Está certíssima a primeira-dama Janja Lula da Silva quando, em momento após a barbárie, trouxe a ideia de um “memorial” que registre o radicalismo que destruiu nossa História. É preciso repetir para as futuras gerações o triste atentado que a democracia brasileira sofreu.
A lembrança de traumas, como o Holocausto ou as Torres Gêmeas, são reverberados em monumentos, para que não nos esqueçamos e possamos lutar para que isso não aconteça de novo. Mesmo assim, vê-se brotar atos de horror, num planeta pós-digital que deu voz aos que se acham eleitos de suas verdades inegociáveis. Destruir a memória, seja em Brasília, no Capitólio, no Afeganistão ou na Ucrânia, faz parte da imposição de suas crenças autocráticas enquanto defendem uma vã liberdade, irresponsável e arrogante, negando a roda da História.
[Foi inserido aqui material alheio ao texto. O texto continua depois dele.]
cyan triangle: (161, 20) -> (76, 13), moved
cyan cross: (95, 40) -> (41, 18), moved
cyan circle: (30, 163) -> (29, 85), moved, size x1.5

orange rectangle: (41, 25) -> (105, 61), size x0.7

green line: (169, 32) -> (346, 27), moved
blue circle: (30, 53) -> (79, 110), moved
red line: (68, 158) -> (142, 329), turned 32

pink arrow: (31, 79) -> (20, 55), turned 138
Ao arruinar documentos, obras de arte, antiguidades preciosas e móveis “modernos”, que, pela inovação que trouxeram à época, já fazem parte da história mundial do design, os vândalos atingem o valor amplo da cultura. Em cada mesa, cadeira ou poltrona quebrada, foi vilipendiado o gênio brasileiro, o que de melhor o País produziu naquele momento histórico.
Os que financiam essa massa de manobra queriam atingir o coração do povo brasileiro, mesmo nas pessoas mais simples, pois a noção de pertencimento passa por um sentido geral de Pátria através desses símbolos, já que saber que belezas e tesouros também lhes pertencem pode ser um alento no dia a dia difícil da maior parte dos brasileiros. Ao quebrar a autoestima do povo, abrem espaço para fake news e negacionismos, criando narrativas que nós, suas vítimas, é que somos culpados.
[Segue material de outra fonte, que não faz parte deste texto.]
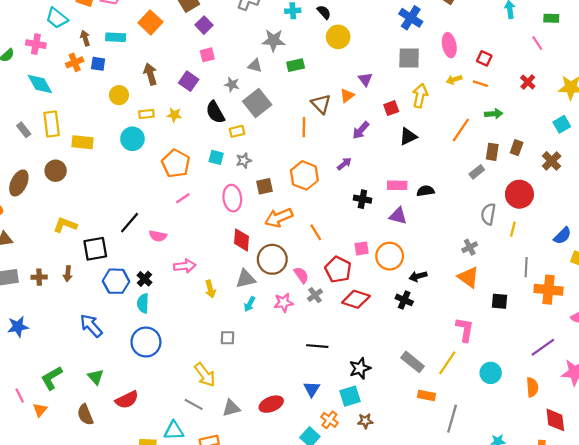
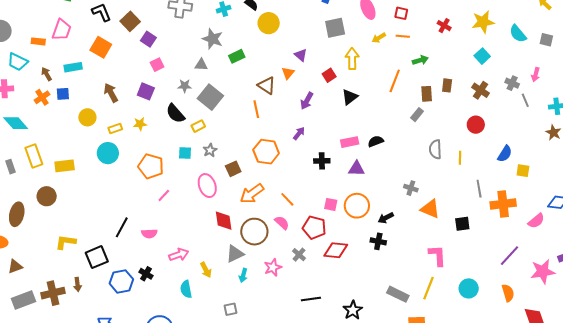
gray star: (274, 40) -> (213, 39), turned 30
gray rectangle: (24, 130) -> (11, 167), turned 32
red circle: (519, 194) -> (476, 125), moved, size x0.7
gray cross: (470, 247) -> (411, 188), moved, turned -32
pink square: (362, 248) -> (331, 204), turned 32
pink semicircle: (301, 275) -> (282, 223), moved
brown cross: (39, 277) -> (53, 293), size x1.6
cyan semicircle: (143, 303) -> (186, 289), moved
Minha visão é que, num grupo tão belicista, tão afeito a armas de fogo, a ausência delas nos atos golpistas mostra que a ordem era vandalizar, e não confrontar, como em uma guerrilha. Isso daria aos mandantes a certeza de que quase nada de punição chegaria até eles, na ideia de que bens públicos não sensibilizam, nem autoridades nem a sociedade.
Mas a resposta foi a vitória da civilização contra a barbárie.
De acordo com o relatório de perdas, alguns itens não poderiam ser restaurados, como o relógio do francês Balthazar Martinot. Como criador do IBLHA — Instituto Brasileiro de Legados, Heranças e Acervos Culturais, órgão da sociedade civil para cobrar a proteção de nossos patrimônios, fico feliz que, mesmo o Brasil tendo expertise para tal, se procure agora cooperação com outros países para restaurá-lo, na reafirmação de nosso apreço pela cultura, pela arte e pelas relações entre nações. Claro, há itens que talvez servissem ao propósito de ficar como testemunho, mas creio que as cenas de vandalismo em vídeos e fotos do que foi realmente perdido, tenham mais didática; por isso, espero que tudo seja restaurado. E que os culpados sejam revelados e punidos exemplarmente!
Talvez tão importante quanto o Memorial da Democracia Inabalada, seja a ideia da primeira-dama de reabrir o Palácio Alvorada para visitação pública, promovendo exposições de arte contemporânea. A proposta é transformadora, pois poderia falar de inclusão, gênero, questões ambientais, educação, pobreza, discriminação, violência e outros tópicos através do olhar dos artistas brasileiros, que pontificam no mundo, tanto quanto nossa música e futebol. É preciso diminuir essas distâncias – a arte é uma ferramenta poderosa; se assim não fosse, destruí-la não seria alvo.
Só um país que leva cultura a seu povo é que cria a base para uma democracia livre e sólida, que possa inibir pessoas de confundirem infâmia e glória e achem admissível destruir a História.
Alexandre Murucci é artista visual, com participação nas Bienais de Veneza, Cairo e Áustria. No momento está com uma individual na Galeria Mariantonia (USP). Também é curador, criador da TRIO Bienal, presidente do IBLHA e diretor de Cultura do Instituto Niemeyer.